Светлый фон

— Так почти во всем мире.

— Да, — медленно сказал Мамору, — и ты училась вне Кайгена, так что была в школе с женщинами-воительницами, когда была боевого возраста. Тетя Сецуко всегда говорит, что ты была там хороша. Значит, ты умеешь сражаться, как все. Я просто не могу поверить, что не знал… Почему я не знал?

— Никто не знает, — сказала Мисаки.

Она не знала, было ли это правдой. Обычно один боец видел другого бойца по движениям, и Такеру с Такеши были двумя самыми проницательными бойцами в ее жизни. Порой было сложно поверить, что братья могли делить крышу с ней столько лет и не уловить ее боевое прошлое. Возможно, сексизм был врожденным, и их воспитание создало слепое пятно, и они не могли узнать эти способности в женщине. Она не обсуждала такое с мужем и его братом.

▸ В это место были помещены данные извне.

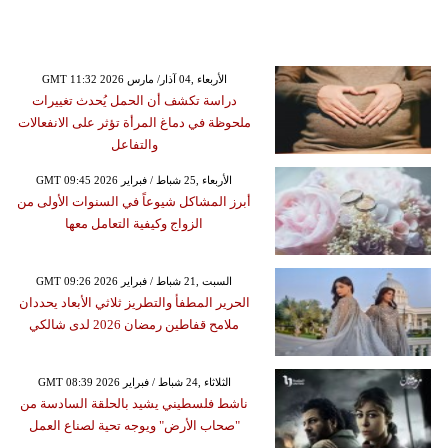
GMT 11:32 2026 الأربعاء ,04 آذار/ مارس
دراسة تكشف أن الحمل يُحدث تغييرات
ملحوظة في دماغ المرأة تؤثر على الانفعالات
والتفاعل
GMT 09:45 2026 الأربعاء ,25 شباط / فبراير
أبرز المشاكل شيوعاً في السنوات الأولى من
الزواج وكيفية التعامل معها
GMT 09:26 2026 السبت ,21 شباط / فبراير
الحرير المطفأ والتطريز ثلاثي الأبعاد يحددان
ملامح قفاطين رمضان 2026 لدى شالكي
GMT 08:39 2026 الثلاثاء ,24 شباط / فبراير
ناشط فلسطيني يشيد بالحلقة السادسة من
"صحاب الأرض" ويوجه تحية لصناع العمل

— Ты понимаешь, почему твой отец не знает… не может знать, — серьезно сказала Мисаки. — Он не одобрит.

Такеру отрицал бы ее любовь к сражениям, как отрицал все ее прошлое. Она ждала жуткий миг, что сын откажет ей. Воспитание говорило ему, что женщины не должны сражаться, не могли сражаться. Они были ценными куклами, которых защищали…

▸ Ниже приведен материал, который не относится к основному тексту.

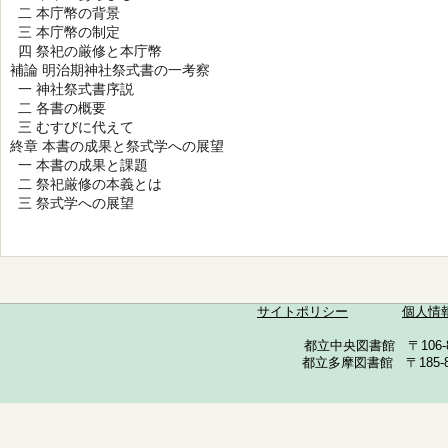
二 本庁幣の背景
三 本庁幣の制定
四 祭祀の厳修と本庁幣
補論 明治期神社祭式書の一考察
一 神社祭式書序説
二 各書の概要
三 むすびに代えて
終章 本書の成果と祭式学への展望
一 本書の成果と課題
二 祭祀厳修の本義とは
三 祭式学への展望
サイトポリシー
個人情
都立中央図書館 〒106-857
都立多摩図書館 〒185-852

— Почему Тоу-сама не одобряет? — спросил Мамору. — Знаю, женщины обычно не сражаются, но все говорят, как важно Мацуда поддерживать род сильным, беря в семью женщин из сильных семей. Если ты можешь сражаться, разве это не доказывает, что Тоу-сама женился на сильной женщине?

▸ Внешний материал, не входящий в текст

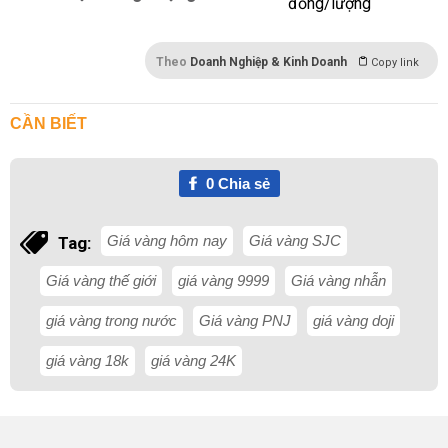
Theo
Doanh Nghiệp & Kinh Doanh
Copy link
CẦN BIẾT
0
Chia sẻ
Giá vàng hôm nay
Giá vàng SJC
Tag:
Giá vàng thế giới
giá vàng 9999
Giá vàng nhẫn
giá vàng trong nước
Giá vàng PNJ
giá vàng doji
giá vàng 18k
giá vàng 24K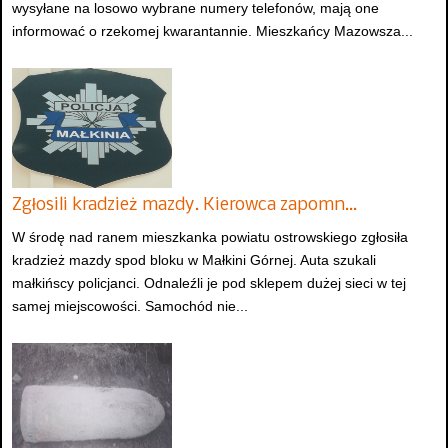
wysyłane na losowo wybrane numery telefonów, mają one
informować o rzekomej kwarantannie. Mieszkańcy Mazowsza...
Zgłosili kradzież mazdy. Kierowca zapomn…
W środę nad ranem mieszkanka powiatu ostrowskiego zgłosiła
kradzież mazdy spod bloku w Małkini Górnej. Auta szukali
małkińscy policjanci. Odnaleźli je pod sklepem dużej sieci w tej
samej miejscowości. Samochód nie...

— Так… ты не расстроен? — спросила Мисаки, удивляясь тому, каким хрупким стал ее голос. Она поняла в этот странный миг, что, хоть это было неприлично, неодобрение Мамору пугало ее сильнее неодобрения Такеру. — То, что я могу сражаться, тебя не тревожит?

— Почему это должно меня тревожить? — сказал Мамору. — Это хорошие новости. Я — сын двух великих воинов, вместо одного. Это хорошо. Значит, я должен быть сильным. Я должен гордиться.

Мисаки глядела. Это перечил логике, как бездушный кусок льда, как Такеру, эгоистка, как она, могли создать что-то такое яркое? Как-то, несмотря на все, несмотря на крохотную деревню, холодного отца, замкнутую мать, школу, промывающую мозги, Мамору вырос хорошим.

— Каа-чан? — неуверенно сказал Мамору. — Что такое?

— Ничего, — она встряхнулась. — У нас есть работа. Тебе нужно хорошенько замахнуться на меня.

Мамору нервничал.

— Я не хочу тебя ранить.

Мисаки улыбнулась. Восемнадцать лет назад, если бы ей такое сказал парень, она оскалилась бы и сказала: «Попробуй». Теперь она только улыбнулась.

— Это просто деревянные мечи, сын. Я доверяю тебе, — она заняла стойку, кивнула Мамору. — Я доверяю тебе.